Management involves careful attention to fluid balance. Volume status must be optimized, but fluid overload should be avoided, as elderly patients are more prone to develop pulmonary oedema. Drug dosing must be adjusted according to renal function, and nephrotoxic drugs should be avoided or discontinued. In elderly patients with severe or prolonged AKI, conservative management may be insufficient, and RRT may be required. However, frailty and comorbidities must be considered when deciding on the aggressiveness of treatment.
Describe the approach to managing a patient with AKI secondary to rhabdomyolysis.
Rhabdomyolysis results from the breakdown of muscle tissue, releasing myoglobin, potassium, and phosphate into the bloodstream, which can overwhelm the kidneys and cause AKI. The key factor is the accumulation of myoglobin in the renal tubules, leading to obstruction and direct toxicity to tubular cells.
Management begins with aggressive fluid resuscitation to maintain urine output and dilute myoglobin concentrations in the kidneys. Intravenous isotonic fluids (normal saline) are preferred. The goal is to achieve a urine output of at least 200-300 mL/hour. Sodium bicarbonate may be added to alkalinize the urine, preventing myoglobin precipitation in the tubules, though its benefit is debated.
Hyperkalaemia, common in rhabdomyolysis, must be monitored and treated, as it can lead to cardiac arrhythmias. Calcium gluconate, insulin with glucose, and potassium binders can be used to manage severe hyperkalaemia.
Dialysis may be required if there is severe hyperkalaemia or metabolic acidosis unresponsive to medical therapy, or if fluid overload occurs. Early recognition and prompt treatment are critical to preventing further renal damage in rhabdomyolysis-induced AKI.
List three common causes of post-renal acute kidney injury.
Answer:
1. Ureteric stones
2. Benign prostatic hyperplasia (BPH)
3. Tumours compressing the urinary tract (e.g., pelvic or abdominal malignancies causing obstruction).
What is the role of diuretics in managing fluid overload in AKI, and when might dialysis be required?
Answer:
Diuretics, particularly loop diuretics like furosemide, are used to manage fluid overload in AKI by promoting diuresis. However, if the response to diuretics is unsatisfactory or the fluid overload is severe, dialysis may be required to remove excess fluid and prevent complications like pulmonary oedema.

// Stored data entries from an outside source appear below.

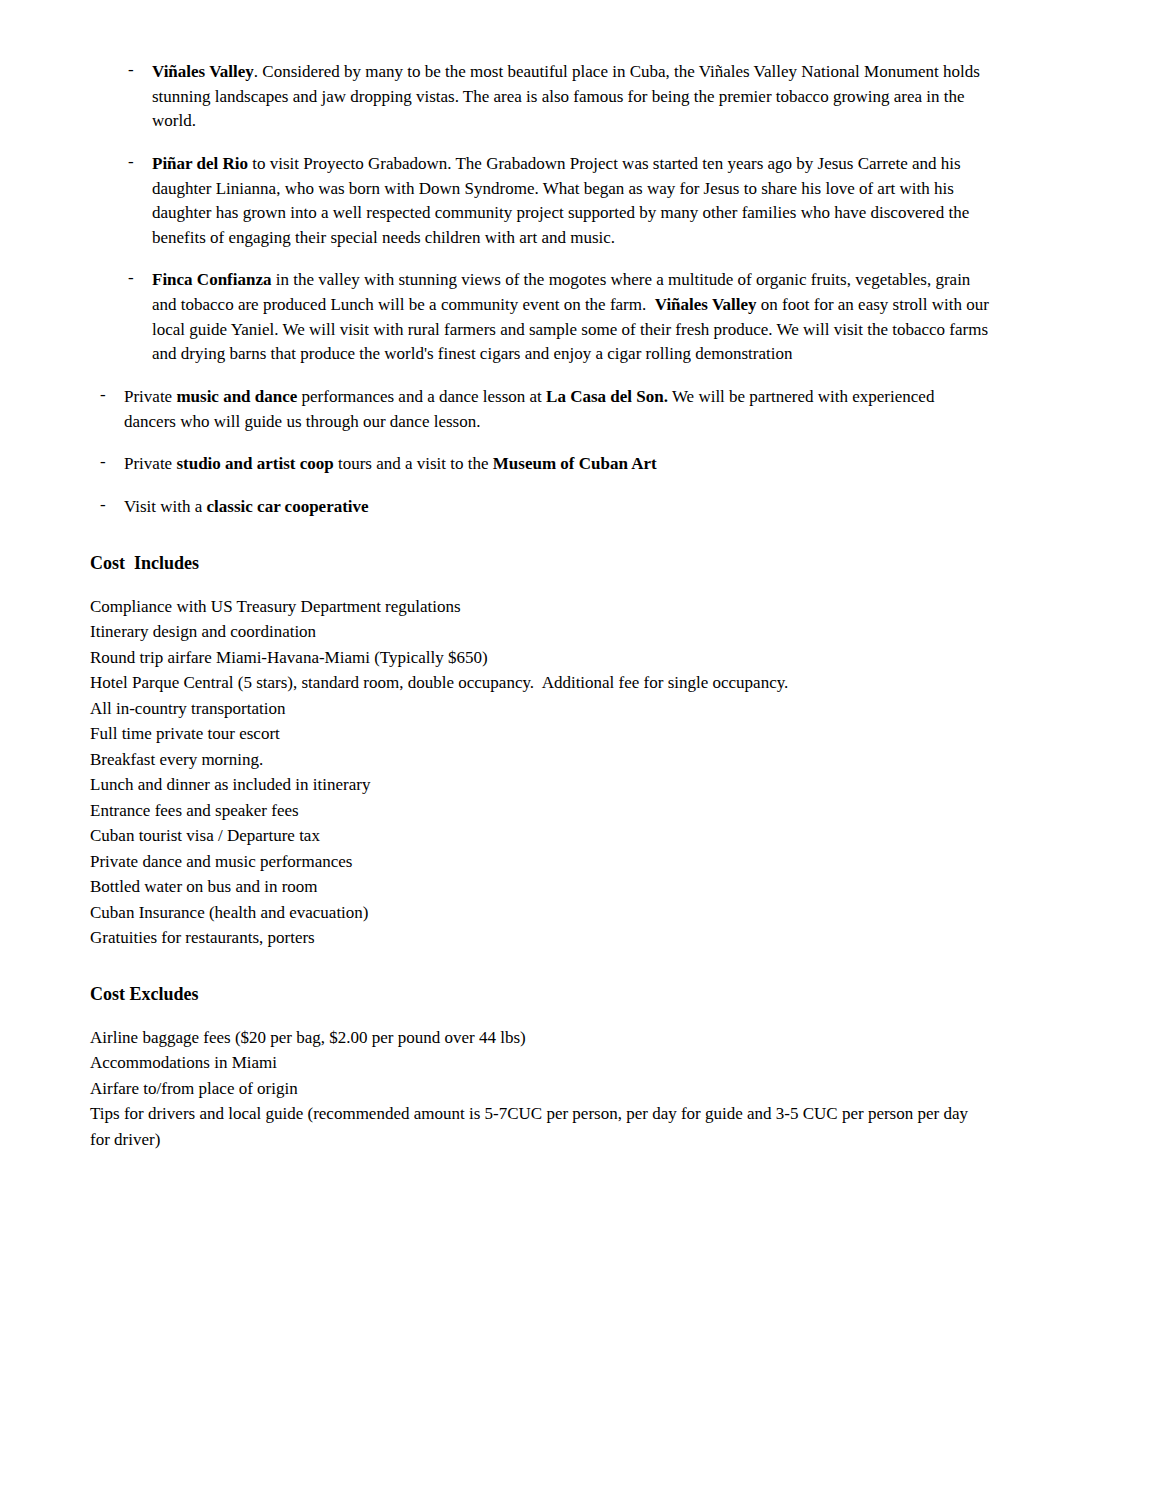Viñales Valley. Considered by many to be the most beautiful place in Cuba, the Viñales Valley National Monument holds stunning landscapes and jaw dropping vistas. The area is also famous for being the premier tobacco growing area in the world.
Piñar del Rio to visit Proyecto Grabadown. The Grabadown Project was started ten years ago by Jesus Carrete and his daughter Linianna, who was born with Down Syndrome. What began as way for Jesus to share his love of art with his daughter has grown into a well respected community project supported by many other families who have discovered the benefits of engaging their special needs children with art and music.
Finca Confianza in the valley with stunning views of the mogotes where a multitude of organic fruits, vegetables, grain and tobacco are produced Lunch will be a community event on the farm. Viñales Valley on foot for an easy stroll with our local guide Yaniel. We will visit with rural farmers and sample some of their fresh produce. We will visit the tobacco farms and drying barns that produce the world's finest cigars and enjoy a cigar rolling demonstration
Private music and dance performances and a dance lesson at La Casa del Son. We will be partnered with experienced dancers who will guide us through our dance lesson.
Private studio and artist coop tours and a visit to the Museum of Cuban Art
Visit with a classic car cooperative
Cost Includes
Compliance with US Treasury Department regulations
Itinerary design and coordination
Round trip airfare Miami-Havana-Miami (Typically $650)
Hotel Parque Central (5 stars), standard room, double occupancy. Additional fee for single occupancy.
All in-country transportation
Full time private tour escort
Breakfast every morning.
Lunch and dinner as included in itinerary
Entrance fees and speaker fees
Cuban tourist visa / Departure tax
Private dance and music performances
Bottled water on bus and in room
Cuban Insurance (health and evacuation)
Gratuities for restaurants, porters
Cost Excludes
Airline baggage fees ($20 per bag, $2.00 per pound over 44 lbs)
Accommodations in Miami
Airfare to/from place of origin
Tips for drivers and local guide (recommended amount is 5-7CUC per person, per day for guide and 3-5 CUC per person per day for driver)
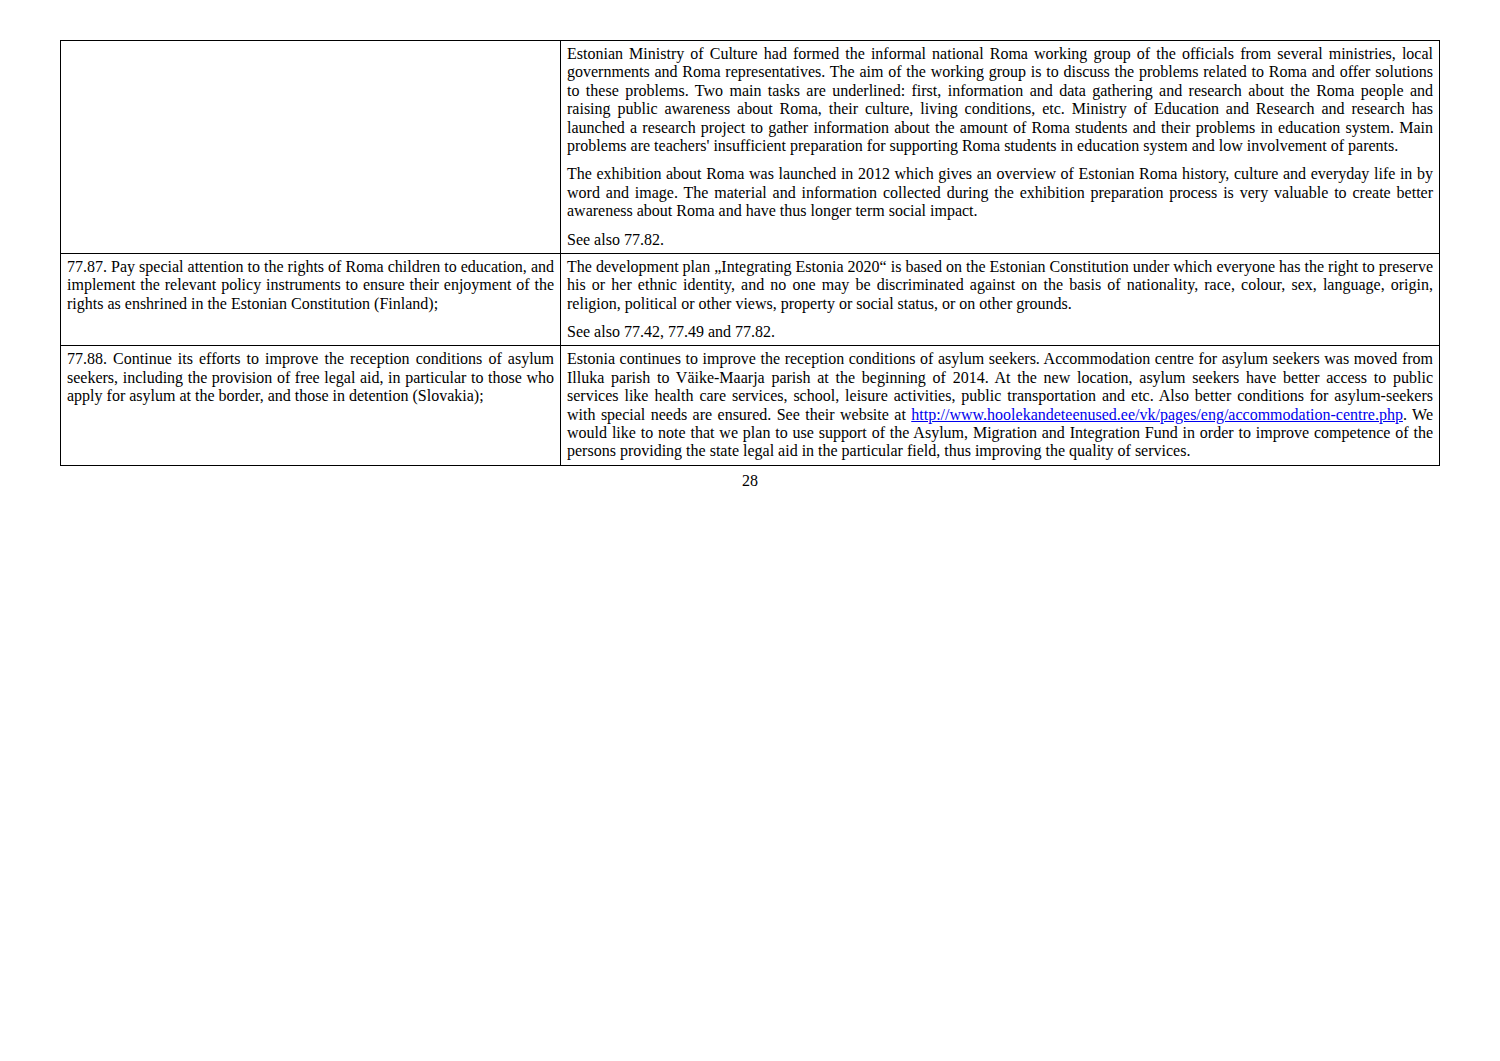| | Estonian Ministry of Culture had formed the informal national Roma working group of the officials from several ministries, local governments and Roma representatives. The aim of the working group is to discuss the problems related to Roma and offer solutions to these problems. Two main tasks are underlined: first, information and data gathering and research about the Roma people and raising public awareness about Roma, their culture, living conditions, etc. Ministry of Education and Research and research has launched a research project to gather information about the amount of Roma students and their problems in education system. Main problems are teachers' insufficient preparation for supporting Roma students in education system and low involvement of parents. The exhibition about Roma was launched in 2012 which gives an overview of Estonian Roma history, culture and everyday life in by word and image. The material and information collected during the exhibition preparation process is very valuable to create better awareness about Roma and have thus longer term social impact. See also 77.82. |
| 77.87. Pay special attention to the rights of Roma children to education, and implement the relevant policy instruments to ensure their enjoyment of the rights as enshrined in the Estonian Constitution (Finland); | The development plan „Integrating Estonia 2020“ is based on the Estonian Constitution under which everyone has the right to preserve his or her ethnic identity, and no one may be discriminated against on the basis of nationality, race, colour, sex, language, origin, religion, political or other views, property or social status, or on other grounds. See also 77.42, 77.49 and 77.82. |
| 77.88. Continue its efforts to improve the reception conditions of asylum seekers, including the provision of free legal aid, in particular to those who apply for asylum at the border, and those in detention (Slovakia); | Estonia continues to improve the reception conditions of asylum seekers. Accommodation centre for asylum seekers was moved from Illuka parish to Väike-Maarja parish at the beginning of 2014. At the new location, asylum seekers have better access to public services like health care services, school, leisure activities, public transportation and etc. Also better conditions for asylum-seekers with special needs are ensured. See their website at http://www.hoolekandeteenused.ee/vk/pages/eng/accommodation-centre.php . We would like to note that we plan to use support of the Asylum, Migration and Integration Fund in order to improve competence of the persons providing the state legal aid in the particular field, thus improving the quality of services. |
28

Why is serum creatinine an unreliable marker of renal function in elderly patients?
Answer:
In elderly patients, serum creatinine is unreliable because muscle mass decreases with age, resulting in lower creatinine production. This can lead to deceptively normal or low serum creatinine levels despite significant declines in kidney function, making creatinine a poor indicator of actual GFR.
What is the significance of hyperkalaemia in AKI, and how is it managed?
Answer:
Hyperkalaemia, often seen in AKI, is significant because it can lead to life-threatening cardiac arrhythmias, such as ventricular fibrillation. It is managed by administering calcium gluconate to stabilize the myocardium, insulin with glucose to shift potassium into cells, and sodium bicarbonate if metabolic acidosis is present. Definitive treatment may involve dialysis to remove excess potassium.
What is the most common cause of pre-renal acute kidney injury, and how does it lead to AKI?
Answer:
The most common cause of pre-renal AKI is hypovolaemia (e.g., from dehydration, blood loss, or excessive diuresis). Hypovolaemia leads to reduced renal perfusion, resulting in decreased glomerular filtration rate (GFR) and impaired kidney function. If not corrected, pre-renal AKI can progress to ischemic injury and intrinsic AKI (acute tubular necrosis).